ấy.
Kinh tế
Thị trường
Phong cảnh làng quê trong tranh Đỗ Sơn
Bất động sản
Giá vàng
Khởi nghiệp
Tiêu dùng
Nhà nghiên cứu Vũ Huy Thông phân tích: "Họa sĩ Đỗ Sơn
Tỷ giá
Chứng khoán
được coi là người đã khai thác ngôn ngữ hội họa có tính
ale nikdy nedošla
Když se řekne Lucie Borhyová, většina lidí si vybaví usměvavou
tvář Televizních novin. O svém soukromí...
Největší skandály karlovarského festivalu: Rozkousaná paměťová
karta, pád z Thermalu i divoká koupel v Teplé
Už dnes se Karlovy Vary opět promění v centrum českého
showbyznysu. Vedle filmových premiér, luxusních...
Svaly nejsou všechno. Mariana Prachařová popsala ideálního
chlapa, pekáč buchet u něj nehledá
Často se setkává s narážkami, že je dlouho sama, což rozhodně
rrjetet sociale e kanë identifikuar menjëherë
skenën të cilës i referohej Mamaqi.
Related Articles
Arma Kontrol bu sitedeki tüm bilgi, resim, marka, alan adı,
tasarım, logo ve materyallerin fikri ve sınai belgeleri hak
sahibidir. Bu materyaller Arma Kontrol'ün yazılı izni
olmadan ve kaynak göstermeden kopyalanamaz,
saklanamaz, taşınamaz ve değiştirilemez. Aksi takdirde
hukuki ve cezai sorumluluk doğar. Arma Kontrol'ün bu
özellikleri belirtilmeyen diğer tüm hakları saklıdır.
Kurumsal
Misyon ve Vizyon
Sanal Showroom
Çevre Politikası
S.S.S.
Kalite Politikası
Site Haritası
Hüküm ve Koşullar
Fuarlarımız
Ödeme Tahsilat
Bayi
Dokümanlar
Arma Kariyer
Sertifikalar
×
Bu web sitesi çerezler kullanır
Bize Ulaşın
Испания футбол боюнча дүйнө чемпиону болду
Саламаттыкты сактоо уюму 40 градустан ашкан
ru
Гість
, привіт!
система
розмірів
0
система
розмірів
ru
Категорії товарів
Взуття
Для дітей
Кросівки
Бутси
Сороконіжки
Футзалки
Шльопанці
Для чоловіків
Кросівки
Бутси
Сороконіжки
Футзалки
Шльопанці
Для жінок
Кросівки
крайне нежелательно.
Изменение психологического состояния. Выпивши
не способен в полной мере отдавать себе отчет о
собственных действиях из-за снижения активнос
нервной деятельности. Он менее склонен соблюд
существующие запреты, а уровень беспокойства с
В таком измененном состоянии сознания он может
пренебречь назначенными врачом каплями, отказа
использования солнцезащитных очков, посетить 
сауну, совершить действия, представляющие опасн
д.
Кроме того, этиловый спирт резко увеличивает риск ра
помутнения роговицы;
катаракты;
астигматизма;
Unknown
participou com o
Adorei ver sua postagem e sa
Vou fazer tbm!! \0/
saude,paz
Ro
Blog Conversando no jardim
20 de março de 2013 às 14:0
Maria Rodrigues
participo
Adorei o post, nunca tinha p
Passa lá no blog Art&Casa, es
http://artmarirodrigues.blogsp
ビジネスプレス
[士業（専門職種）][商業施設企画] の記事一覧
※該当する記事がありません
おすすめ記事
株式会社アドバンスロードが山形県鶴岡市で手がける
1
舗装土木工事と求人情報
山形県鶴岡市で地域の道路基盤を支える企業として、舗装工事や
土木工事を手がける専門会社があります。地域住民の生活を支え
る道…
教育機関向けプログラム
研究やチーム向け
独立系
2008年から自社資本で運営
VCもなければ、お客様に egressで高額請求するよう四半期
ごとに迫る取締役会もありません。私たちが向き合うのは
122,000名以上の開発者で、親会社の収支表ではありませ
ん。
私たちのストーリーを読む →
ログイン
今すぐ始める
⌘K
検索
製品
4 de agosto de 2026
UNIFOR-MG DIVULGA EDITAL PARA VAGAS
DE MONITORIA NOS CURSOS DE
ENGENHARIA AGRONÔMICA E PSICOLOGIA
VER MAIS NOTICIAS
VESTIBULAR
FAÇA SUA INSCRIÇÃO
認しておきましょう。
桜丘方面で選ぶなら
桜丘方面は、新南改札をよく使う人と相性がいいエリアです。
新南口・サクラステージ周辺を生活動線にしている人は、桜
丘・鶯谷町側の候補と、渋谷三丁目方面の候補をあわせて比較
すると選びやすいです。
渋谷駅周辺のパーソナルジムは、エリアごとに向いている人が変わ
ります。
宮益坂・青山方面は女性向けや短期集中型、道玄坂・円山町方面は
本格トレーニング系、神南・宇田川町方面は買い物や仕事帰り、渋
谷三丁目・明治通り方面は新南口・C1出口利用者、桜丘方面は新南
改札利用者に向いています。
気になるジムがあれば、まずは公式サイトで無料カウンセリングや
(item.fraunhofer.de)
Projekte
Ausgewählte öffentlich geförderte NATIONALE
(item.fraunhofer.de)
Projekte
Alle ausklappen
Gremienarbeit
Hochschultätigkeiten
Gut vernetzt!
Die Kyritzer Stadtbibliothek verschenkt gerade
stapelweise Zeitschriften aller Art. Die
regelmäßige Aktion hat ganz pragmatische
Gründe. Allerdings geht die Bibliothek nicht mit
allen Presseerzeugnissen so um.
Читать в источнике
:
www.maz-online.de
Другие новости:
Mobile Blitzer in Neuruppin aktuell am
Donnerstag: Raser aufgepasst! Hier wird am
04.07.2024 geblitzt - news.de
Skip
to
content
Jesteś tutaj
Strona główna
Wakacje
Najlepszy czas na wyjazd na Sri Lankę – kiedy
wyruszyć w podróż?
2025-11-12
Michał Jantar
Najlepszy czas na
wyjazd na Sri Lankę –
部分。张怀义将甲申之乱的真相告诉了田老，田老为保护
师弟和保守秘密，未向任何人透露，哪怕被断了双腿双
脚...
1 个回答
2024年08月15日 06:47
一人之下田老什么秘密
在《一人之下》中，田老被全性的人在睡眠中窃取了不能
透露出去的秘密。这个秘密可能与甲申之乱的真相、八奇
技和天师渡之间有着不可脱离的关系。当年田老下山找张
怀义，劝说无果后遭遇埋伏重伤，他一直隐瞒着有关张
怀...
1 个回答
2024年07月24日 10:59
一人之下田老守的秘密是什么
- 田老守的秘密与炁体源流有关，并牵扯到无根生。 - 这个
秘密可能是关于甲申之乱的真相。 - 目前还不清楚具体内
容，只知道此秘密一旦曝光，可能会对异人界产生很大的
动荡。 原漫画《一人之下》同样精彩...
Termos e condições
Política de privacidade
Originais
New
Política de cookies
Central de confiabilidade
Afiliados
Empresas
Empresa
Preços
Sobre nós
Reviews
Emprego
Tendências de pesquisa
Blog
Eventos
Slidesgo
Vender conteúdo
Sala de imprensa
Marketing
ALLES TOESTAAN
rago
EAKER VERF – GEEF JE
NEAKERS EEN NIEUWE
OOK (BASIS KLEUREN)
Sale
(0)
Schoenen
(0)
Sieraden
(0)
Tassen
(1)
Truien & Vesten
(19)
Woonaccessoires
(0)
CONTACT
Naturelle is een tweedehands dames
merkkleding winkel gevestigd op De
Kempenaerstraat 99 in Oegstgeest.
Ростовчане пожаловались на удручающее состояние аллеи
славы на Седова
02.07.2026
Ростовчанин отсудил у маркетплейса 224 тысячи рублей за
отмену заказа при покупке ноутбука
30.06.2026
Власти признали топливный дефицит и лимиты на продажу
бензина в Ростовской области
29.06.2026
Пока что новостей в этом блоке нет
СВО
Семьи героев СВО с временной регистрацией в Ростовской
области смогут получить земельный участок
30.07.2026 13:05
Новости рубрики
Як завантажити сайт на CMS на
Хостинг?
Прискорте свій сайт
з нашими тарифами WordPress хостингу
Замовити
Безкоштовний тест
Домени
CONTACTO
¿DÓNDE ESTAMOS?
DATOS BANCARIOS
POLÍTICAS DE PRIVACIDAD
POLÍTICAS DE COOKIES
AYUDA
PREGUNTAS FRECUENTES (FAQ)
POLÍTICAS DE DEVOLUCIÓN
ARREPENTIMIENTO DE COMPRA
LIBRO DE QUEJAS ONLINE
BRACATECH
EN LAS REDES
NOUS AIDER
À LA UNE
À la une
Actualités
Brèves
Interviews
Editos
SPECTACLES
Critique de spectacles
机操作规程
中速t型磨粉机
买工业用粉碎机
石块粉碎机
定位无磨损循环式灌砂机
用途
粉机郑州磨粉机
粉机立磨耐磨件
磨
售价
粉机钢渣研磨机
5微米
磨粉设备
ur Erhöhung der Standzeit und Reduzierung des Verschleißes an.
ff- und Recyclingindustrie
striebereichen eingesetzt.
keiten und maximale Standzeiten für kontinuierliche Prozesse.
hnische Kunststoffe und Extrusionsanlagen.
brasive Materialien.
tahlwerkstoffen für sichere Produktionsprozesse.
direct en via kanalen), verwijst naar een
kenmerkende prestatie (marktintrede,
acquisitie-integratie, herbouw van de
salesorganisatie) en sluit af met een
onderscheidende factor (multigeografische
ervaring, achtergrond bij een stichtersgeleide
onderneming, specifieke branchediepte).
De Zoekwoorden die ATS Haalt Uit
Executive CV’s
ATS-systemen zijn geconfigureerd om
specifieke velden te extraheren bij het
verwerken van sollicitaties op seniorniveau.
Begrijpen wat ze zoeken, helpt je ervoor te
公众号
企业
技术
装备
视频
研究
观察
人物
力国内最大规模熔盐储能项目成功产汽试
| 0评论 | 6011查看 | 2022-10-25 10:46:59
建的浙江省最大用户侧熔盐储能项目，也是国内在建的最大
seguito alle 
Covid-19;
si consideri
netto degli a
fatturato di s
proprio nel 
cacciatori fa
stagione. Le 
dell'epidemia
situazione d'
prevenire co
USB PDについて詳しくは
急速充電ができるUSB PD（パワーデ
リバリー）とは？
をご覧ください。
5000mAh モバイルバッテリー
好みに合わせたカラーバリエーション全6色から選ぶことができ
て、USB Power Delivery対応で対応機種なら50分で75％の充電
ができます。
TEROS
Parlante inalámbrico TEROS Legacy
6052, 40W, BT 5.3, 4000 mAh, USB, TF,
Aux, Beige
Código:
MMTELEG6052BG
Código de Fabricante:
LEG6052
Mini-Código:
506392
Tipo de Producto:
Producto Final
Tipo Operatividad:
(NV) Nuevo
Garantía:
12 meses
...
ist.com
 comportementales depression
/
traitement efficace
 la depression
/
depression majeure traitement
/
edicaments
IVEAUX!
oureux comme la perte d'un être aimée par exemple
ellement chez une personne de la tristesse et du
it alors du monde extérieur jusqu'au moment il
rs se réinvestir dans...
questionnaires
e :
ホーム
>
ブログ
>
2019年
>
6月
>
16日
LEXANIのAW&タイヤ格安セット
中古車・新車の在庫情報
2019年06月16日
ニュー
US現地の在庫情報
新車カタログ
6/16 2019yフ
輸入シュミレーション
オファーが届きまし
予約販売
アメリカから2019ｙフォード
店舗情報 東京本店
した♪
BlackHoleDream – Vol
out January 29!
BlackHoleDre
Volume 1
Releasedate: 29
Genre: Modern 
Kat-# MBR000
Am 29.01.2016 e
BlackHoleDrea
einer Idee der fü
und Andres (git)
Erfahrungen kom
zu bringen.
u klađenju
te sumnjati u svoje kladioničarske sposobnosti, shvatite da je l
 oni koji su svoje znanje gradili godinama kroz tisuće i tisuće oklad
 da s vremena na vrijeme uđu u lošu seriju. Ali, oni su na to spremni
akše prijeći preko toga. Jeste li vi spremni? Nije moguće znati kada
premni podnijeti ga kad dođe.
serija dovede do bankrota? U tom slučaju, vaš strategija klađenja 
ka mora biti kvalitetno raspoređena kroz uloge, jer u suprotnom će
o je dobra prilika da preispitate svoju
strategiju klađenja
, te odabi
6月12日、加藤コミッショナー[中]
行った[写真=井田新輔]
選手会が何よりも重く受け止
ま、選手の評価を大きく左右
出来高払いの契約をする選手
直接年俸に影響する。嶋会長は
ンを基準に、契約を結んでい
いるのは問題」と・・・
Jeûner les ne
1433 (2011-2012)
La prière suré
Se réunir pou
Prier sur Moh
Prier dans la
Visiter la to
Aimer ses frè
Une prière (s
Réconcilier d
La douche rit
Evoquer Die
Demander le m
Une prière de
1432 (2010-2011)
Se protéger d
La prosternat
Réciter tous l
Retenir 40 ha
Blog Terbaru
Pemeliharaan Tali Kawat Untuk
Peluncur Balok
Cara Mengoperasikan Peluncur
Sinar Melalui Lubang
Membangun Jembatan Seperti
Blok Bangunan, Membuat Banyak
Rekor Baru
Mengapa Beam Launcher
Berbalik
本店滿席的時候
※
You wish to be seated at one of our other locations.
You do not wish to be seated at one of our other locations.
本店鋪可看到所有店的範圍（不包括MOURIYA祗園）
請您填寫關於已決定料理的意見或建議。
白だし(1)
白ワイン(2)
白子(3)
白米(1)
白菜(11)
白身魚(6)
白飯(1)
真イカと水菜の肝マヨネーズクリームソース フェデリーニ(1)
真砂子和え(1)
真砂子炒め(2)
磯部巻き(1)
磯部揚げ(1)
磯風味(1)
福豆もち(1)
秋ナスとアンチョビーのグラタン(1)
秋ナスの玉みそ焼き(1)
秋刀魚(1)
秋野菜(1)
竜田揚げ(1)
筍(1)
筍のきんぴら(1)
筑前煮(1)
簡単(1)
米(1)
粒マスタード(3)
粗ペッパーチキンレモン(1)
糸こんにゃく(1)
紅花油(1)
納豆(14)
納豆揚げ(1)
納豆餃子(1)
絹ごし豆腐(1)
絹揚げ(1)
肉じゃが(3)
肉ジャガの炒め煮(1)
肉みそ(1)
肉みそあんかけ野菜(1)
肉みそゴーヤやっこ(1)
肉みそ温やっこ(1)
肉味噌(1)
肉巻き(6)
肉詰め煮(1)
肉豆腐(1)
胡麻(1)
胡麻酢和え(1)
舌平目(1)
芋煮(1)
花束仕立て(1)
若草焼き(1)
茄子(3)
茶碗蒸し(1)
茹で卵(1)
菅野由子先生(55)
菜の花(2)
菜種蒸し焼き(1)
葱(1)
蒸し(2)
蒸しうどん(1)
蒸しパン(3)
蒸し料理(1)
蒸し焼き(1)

§ **What the task requires**
Reproduce the data word for word, from the beginning through the line that contains "tvář Televizních novin. O svém soukromí...", including that line.

§ **Answer to this exercise**
ấy.
Kinh tế
Thị trường
Phong cảnh làng quê trong tranh Đỗ Sơn
Bất động sản
Giá vàng
Khởi nghiệp
Tiêu dùng
Nhà nghiên cứu Vũ Huy Thông phân tích: "Họa sĩ Đỗ Sơn
Tỷ giá
Chứng khoán
được coi là người đã khai thác ngôn ngữ hội họa có tính
ale nikdy nedošla
Když se řekne Lucie Borhyová, většina lidí si vybaví usměvavou
tvář Televizních novin. O svém soukromí...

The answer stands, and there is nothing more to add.